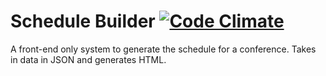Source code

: Schedule Builder [![Code Climate](https://codeclimate.com/github/agile-alliance-brazil/scheduleBuilder/badges/gpa.svg)](https://codeclimate.com/github/agile-alliance-brazil/scheduleBuilder)
================

A front-end only system to generate the schedule for a conference.
Takes in data in JSON and generates HTML.
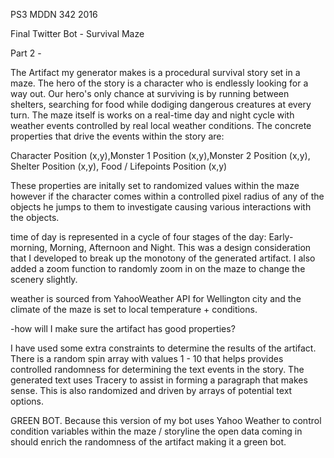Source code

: PS3 MDDN 342 2016

Final Twitter Bot - Survival Maze

Part 2 -

The Artifact my generator makes is a procedural survival story set in a maze. The hero of the story is a character who is endlessly looking for a way out.
Our hero's only chance at surviving is by running between shelters, searching for food while dodiging dangerous creatures at every turn. The maze itself is works on a real-time day and night cycle with weather events controlled by real local weather conditions. The concrete properties that drive the events within the story are:

Character Position (x,y),Monster 1 Position (x,y),Monster 2 Position (x,y), Shelter Position (x,y), Food / Lifepoints Position (x,y)

These properties are initally set to randomized values within the maze however if the character comes within a controlled pixel radius of any of the objects he jumps to them to investigate causing various interactions with the objects.  

time of day is represented in a cycle of four stages of the day: Early-morning, Morning, Afternoon and Night. This was a design consideration that I developed to break up the monotony of the generated artifact. I also added a zoom function to randomly zoom in on the maze to change the scenery slightly.

weather is sourced from YahooWeather API for Wellington city and the climate of the maze is set to local temperature + conditions.

-how will I make sure the artifact has good properties?

I have used some extra constraints to determine the results of the artifact. There is a random spin array with values 1 - 10 that helps provides controlled randomness for determining the text events in the story. The generated text uses Tracery to assist in forming a paragraph that makes sense. This is also randomized and driven by arrays of potential text options. 

GREEN BOT.
Because this version of my bot uses Yahoo Weather to control condition variables within the maze / storyline the open data coming in should enrich the randomness of the artifact making it a green bot.



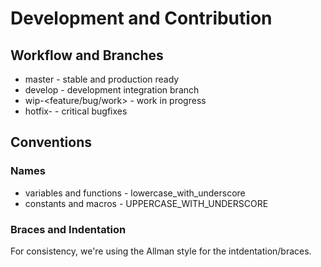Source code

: # Development and Contribution

## Workflow and Branches
* master - stable and production ready
* develop - development integration branch
* wip-<feature/bug/work> - work in progress
* hotfix-<bug> - critical bugfixes

## Conventions
### Names
* variables and functions - lowercase_with_underscore
* constants and macros - UPPERCASE_WITH_UNDERSCORE

### Braces and Indentation
For consistency, we're using the Allman style for the intdentation/braces.
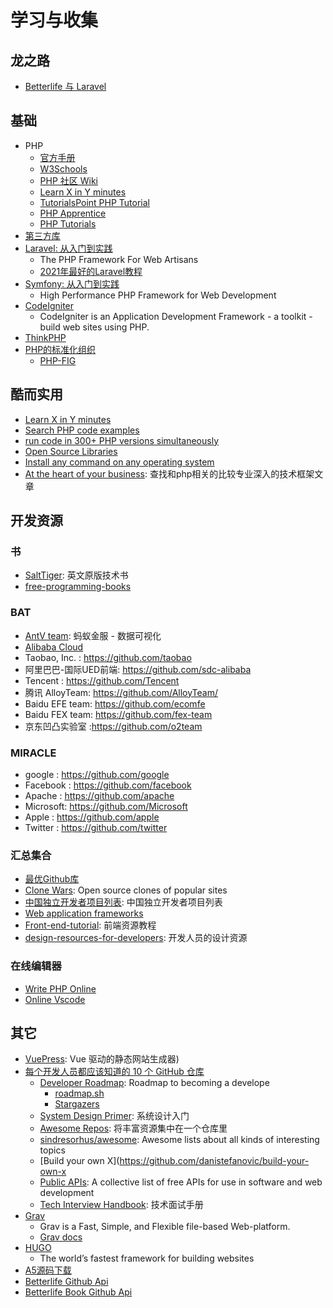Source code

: # 学习与收集

## 龙之路

  - [Betterlife 与 Laravel](BLB.md)

## 基础

  - PHP
    - [官方手册](https://www.php.net/)
    - [W3Schools](https://www.w3schools.com/php/)
    - [PHP 社区 Wiki](https://learnku.com/php/wikis)
    - [Learn X in Y minutes](https://learnxinyminutes.com/docs/php/)
    - [TutorialsPoint PHP Tutorial](https://www.tutorialspoint.com/php/index.htm)
    - [PHP Apprentice](https://phpapprentice.com/)
    - [PHP Tutorials](https://www.geeksforgeeks.org/php-tutorials/)
  - [第三方库](APP.md)
  - [Laravel: 从入门到实践](Laravel.md) 
    - The PHP Framework For Web Artisans
    - [2021年最好的Laravel教程](Laravel2021.md)
  - [Symfony: 从入门到实践](SYMFONY.md)
    - High Performance PHP Framework for Web Development 
  - [CodeIgniter](https://codeigniter.com/user_guide/)
    - CodeIgniter is an Application Development Framework - a toolkit - build web sites using PHP.
  - [ThinkPHP](https://www.kancloud.cn/manual/thinkphp6_0)
  - [PHP的标准化组织](https://www.php-fig.org)
    - [PHP-FIG](https://github.com/php-fig/fig-standards)

## 酷而实用

  - [Learn X in Y minutes](https://learnxinyminutes.com/docs/php/)
  - [Search PHP code examples](https://hotexamples.com/)
  - [run code in 300+ PHP versions simultaneously](https://3v4l.org/)
  - [Open Source Libraries](https://opensourcelibs.com/)
  - [Install any command on any operating system](https://command-not-found.com/)
  - [At the heart of your business](https://madewithlove.com/): 查找和php相关的比较专业深入的技术框架文章

## 开发资源

### 书
  
  * [SaltTiger](https://salttiger.com/): 英文原版技术书
  * [free-programming-books](https://ebookfoundation.github.io/free-programming-books/books/free-programming-books-zh.html)

### BAT

  * [AntV team](https://github.com/antvis): 蚂蚁金服 - 数据可视化
  * [Alibaba Cloud](https://github.com/aliyun)
  * Taobao, Inc.  : https://github.com/taobao
  * 阿里巴巴-国际UED前端: https://github.com/sdc-alibaba
  * Tencent       : https://github.com/Tencent
  * 腾讯 AlloyTeam: https://github.com/AlloyTeam/
  * Baidu EFE team: https://github.com/ecomfe
  * Baidu FEX team: https://github.com/fex-team
  * 京东凹凸实验室 :https://github.com/o2team

### MIRACLE

  * google   : https://github.com/google
  * Facebook : https://github.com/facebook
  * Apache   : https://github.com/apache
  * Microsoft: https://github.com/Microsoft
  * Apple    : https://github.com/apple
  * Twitter  : https://github.com/twitter

### 汇总集合

  * [最优Github库](https://github.com/search?o=desc&q=stars%3A%3E100000&s=stars&type=Repositories)
  * [Clone Wars](https://github.com/GorvGoyl/Clone-Wars): Open source clones of popular sites
  * [中国独立开发者项目列表](https://github.com/1c7/chinese-independent-developer): 中国独立开发者项目列表
  * [Web application frameworks](https://github.com/showcases/web-application-frameworks)
  * [Front-end-tutorial](https://github.com/nicejade/Front-end-tutorial): 前端资源教程
  * [design-resources-for-developers](https://github.com/bradtraversy/design-resources-for-developers): 开发人员的设计资源

### 在线编辑器

  * [Write PHP Online](https://www.writephponline.com/)
  * [Online Vscode](https://github.dev/skygreen2001/betterlife)

## 其它
  - [VuePress](https://vuepress.vuejs.org/zh/): Vue 驱动的静态网站生成器)
  - [每个开发人员都应该知道的 10 个 GitHub 仓库](https://segmentfault.com/a/1190000040055173code)
    - [Developer Roadmap](https://github.com/kamranahmedse/developer-roadmap): Roadmap to becoming a develope
      - [roadmap.sh](https://roadmap.sh/)
      - [Stargazers](https://github.com/kamranahmedse/developer-roadmap/stargazers)
    - [System Design Primer](https://github.com/donnemartin/system-design-primer): 系统设计入门
    - [Awesome Repos](https://github.com/pawelborkar/awesome-repos): 将丰富资源集中在一个仓库里
    - [sindresorhus/awesome](https://github.com/sindresorhus/awesome): Awesome lists about all kinds of interesting topics
    - [Build your own X](https://github.com/danistefanovic/build-your-own-x
    - [Public APIs](https://github.com/public-apis/public-apis): A collective list of free APIs for use in software and web development
    - [Tech Interview Handbook](https://github.com/yangshun/tech-interview-handbook): 技术面试手册
  - [Grav](https://getgrav.org/) 
    - Grav is a Fast, Simple, and Flexible file-based Web-platform.
    - [Grav docs](https://learn.getgrav.org/)
  - [HUGO](https://gohugo.io/)
    - The world’s fastest framework for building websites
  - [A5源码下载](https://www.a5xiazai.com/)
  - [Betterlife Github Api](https://api.github.com/repos/skygreen2001/betterlife/commits?per_page=10&sha=master)
  - [Betterlife Book Github Api](https://api.github.com/repos/skygreen2001/betterlife.book/commits?per_page=10&sha=master)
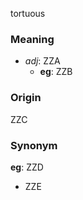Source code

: tortuous
### Meaning
+ _adj_: ZZA
    + __eg__: ZZB

### Origin

ZZC

### Synonym

__eg__: ZZD

+ ZZE


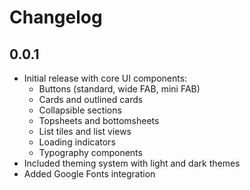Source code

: # Changelog

## 0.0.1

* Initial release with core UI components:
  * Buttons (standard, wide FAB, mini FAB)
  * Cards and outlined cards
  * Collapsible sections
  * Topsheets and bottomsheets
  * List tiles and list views
  * Loading indicators
  * Typography components
* Included theming system with light and dark themes
* Added Google Fonts integration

▸ WHAT YOU SHOULD DO:
Every entry above is to be repeated word for word, with all pictures omitted.

▸ OUTPUT FOR THIS EXERCISE:
Source code

: Schedule Builder [![Code Climate](https://codeclimate.com/github/agile-alliance-brazil/scheduleBuilder/badges/gpa.svg)](https://codeclimate.com/github/agile-alliance-brazil/scheduleBuilder)
================

A front-end only system to generate the schedule for a conference.
Takes in data in JSON and generates HTML.
Source code

: PS3 MDDN 342 2016

Final Twitter Bot - Survival Maze

Part 2 -

The Artifact my generator makes is a procedural survival story set in a maze. The hero of the story is a character who is endlessly looking for a way out.
Our hero's only chance at surviving is by running between shelters, searching for food while dodiging dangerous creatures at every turn. The maze itself is works on a real-time day and night cycle with weather events controlled by real local weather conditions. The concrete properties that drive the events within the story are:

Character Position (x,y),Monster 1 Position (x,y),Monster 2 Position (x,y), Shelter Position (x,y), Food / Lifepoints Position (x,y)

These properties are initally set to randomized values within the maze however if the character comes within a controlled pixel radius of any of the objects he jumps to them to investigate causing various interactions with the objects.  

time of day is represented in a cycle of four stages of the day: Early-morning, Morning, Afternoon and Night. This was a design consideration that I developed to break up the monotony of the generated artifact. I also added a zoom function to randomly zoom in on the maze to change the scenery slightly.

weather is sourced from YahooWeather API for Wellington city and the climate of the maze is set to local temperature + conditions.

-how will I make sure the artifact has good properties?

I have used some extra constraints to determine the results of the artifact. There is a random spin array with values 1 - 10 that helps provides controlled randomness for determining the text events in the story. The generated text uses Tracery to assist in forming a paragraph that makes sense. This is also randomized and driven by arrays of potential text options. 

GREEN BOT.
Because this version of my bot uses Yahoo Weather to control condition variables within the maze / storyline the open data coming in should enrich the randomness of the artifact making it a green bot.



Source code

: # Development and Contribution

## Workflow and Branches
* master - stable and production ready
* develop - development integration branch
* wip-<feature/bug/work> - work in progress
* hotfix-<bug> - critical bugfixes

## Conventions
### Names
* variables and functions - lowercase_with_underscore
* constants and macros - UPPERCASE_WITH_UNDERSCORE

### Braces and Indentation
For consistency, we're using the Allman style for the intdentation/braces.
Source code

: # 学习与收集

## 龙之路

  - [Betterlife 与 Laravel](BLB.md)

## 基础

  - PHP
    - [官方手册](https://www.php.net/)
    - [W3Schools](https://www.w3schools.com/php/)
    - [PHP 社区 Wiki](https://learnku.com/php/wikis)
    - [Learn X in Y minutes](https://learnxinyminutes.com/docs/php/)
    - [TutorialsPoint PHP Tutorial](https://www.tutorialspoint.com/php/index.htm)
    - [PHP Apprentice](https://phpapprentice.com/)
    - [PHP Tutorials](https://www.geeksforgeeks.org/php-tutorials/)
  - [第三方库](APP.md)
  - [Laravel: 从入门到实践](Laravel.md) 
    - The PHP Framework For Web Artisans
    - [2021年最好的Laravel教程](Laravel2021.md)
  - [Symfony: 从入门到实践](SYMFONY.md)
    - High Performance PHP Framework for Web Development 
  - [CodeIgniter](https://codeigniter.com/user_guide/)
    - CodeIgniter is an Application Development Framework - a toolkit - build web sites using PHP.
  - [ThinkPHP](https://www.kancloud.cn/manual/thinkphp6_0)
  - [PHP的标准化组织](https://www.php-fig.org)
    - [PHP-FIG](https://github.com/php-fig/fig-standards)

## 酷而实用

  - [Learn X in Y minutes](https://learnxinyminutes.com/docs/php/)
  - [Search PHP code examples](https://hotexamples.com/)
  - [run code in 300+ PHP versions simultaneously](https://3v4l.org/)
  - [Open Source Libraries](https://opensourcelibs.com/)
  - [Install any command on any operating system](https://command-not-found.com/)
  - [At the heart of your business](https://madewithlove.com/): 查找和php相关的比较专业深入的技术框架文章

## 开发资源

### 书
  
  * [SaltTiger](https://salttiger.com/): 英文原版技术书
  * [free-programming-books](https://ebookfoundation.github.io/free-programming-books/books/free-programming-books-zh.html)

### BAT

  * [AntV team](https://github.com/antvis): 蚂蚁金服 - 数据可视化
  * [Alibaba Cloud](https://github.com/aliyun)
  * Taobao, Inc.  : https://github.com/taobao
  * 阿里巴巴-国际UED前端: https://github.com/sdc-alibaba
  * Tencent       : https://github.com/Tencent
  * 腾讯 AlloyTeam: https://github.com/AlloyTeam/
  * Baidu EFE team: https://github.com/ecomfe
  * Baidu FEX team: https://github.com/fex-team
  * 京东凹凸实验室 :https://github.com/o2team

### MIRACLE

  * google   : https://github.com/google
  * Facebook : https://github.com/facebook
  * Apache   : https://github.com/apache
  * Microsoft: https://github.com/Microsoft
  * Apple    : https://github.com/apple
  * Twitter  : https://github.com/twitter

### 汇总集合

  * [最优Github库](https://github.com/search?o=desc&q=stars%3A%3E100000&s=stars&type=Repositories)
  * [Clone Wars](https://github.com/GorvGoyl/Clone-Wars): Open source clones of popular sites
  * [中国独立开发者项目列表](https://github.com/1c7/chinese-independent-developer): 中国独立开发者项目列表
  * [Web application frameworks](https://github.com/showcases/web-application-frameworks)
  * [Front-end-tutorial](https://github.com/nicejade/Front-end-tutorial): 前端资源教程
  * [design-resources-for-developers](https://github.com/bradtraversy/design-resources-for-developers): 开发人员的设计资源

### 在线编辑器

  * [Write PHP Online](https://www.writephponline.com/)
  * [Online Vscode](https://github.dev/skygreen2001/betterlife)

## 其它
  - [VuePress](https://vuepress.vuejs.org/zh/): Vue 驱动的静态网站生成器)
  - [每个开发人员都应该知道的 10 个 GitHub 仓库](https://segmentfault.com/a/1190000040055173code)
    - [Developer Roadmap](https://github.com/kamranahmedse/developer-roadmap): Roadmap to becoming a develope
      - [roadmap.sh](https://roadmap.sh/)
      - [Stargazers](https://github.com/kamranahmedse/developer-roadmap/stargazers)
    - [System Design Primer](https://github.com/donnemartin/system-design-primer): 系统设计入门
    - [Awesome Repos](https://github.com/pawelborkar/awesome-repos): 将丰富资源集中在一个仓库里
    - [sindresorhus/awesome](https://github.com/sindresorhus/awesome): Awesome lists about all kinds of interesting topics
    - [Build your own X](https://github.com/danistefanovic/build-your-own-x
    - [Public APIs](https://github.com/public-apis/public-apis): A collective list of free APIs for use in software and web development
    - [Tech Interview Handbook](https://github.com/yangshun/tech-interview-handbook): 技术面试手册
  - [Grav](https://getgrav.org/) 
    - Grav is a Fast, Simple, and Flexible file-based Web-platform.
    - [Grav docs](https://learn.getgrav.org/)
  - [HUGO](https://gohugo.io/)
    - The world’s fastest framework for building websites
  - [A5源码下载](https://www.a5xiazai.com/)
  - [Betterlife Github Api](https://api.github.com/repos/skygreen2001/betterlife/commits?per_page=10&sha=master)
  - [Betterlife Book Github Api](https://api.github.com/repos/skygreen2001/betterlife.book/commits?per_page=10&sha=master)
Source code

: tortuous
### Meaning
+ _adj_: ZZA
    + __eg__: ZZB

### Origin

ZZC

### Synonym

__eg__: ZZD

+ ZZE


Source code

: # Changelog

## 0.0.1

* Initial release with core UI components:
  * Buttons (standard, wide FAB, mini FAB)
  * Cards and outlined cards
  * Collapsible sections
  * Topsheets and bottomsheets
  * List tiles and list views
  * Loading indicators
  * Typography components
* Included theming system with light and dark themes
* Added Google Fonts integration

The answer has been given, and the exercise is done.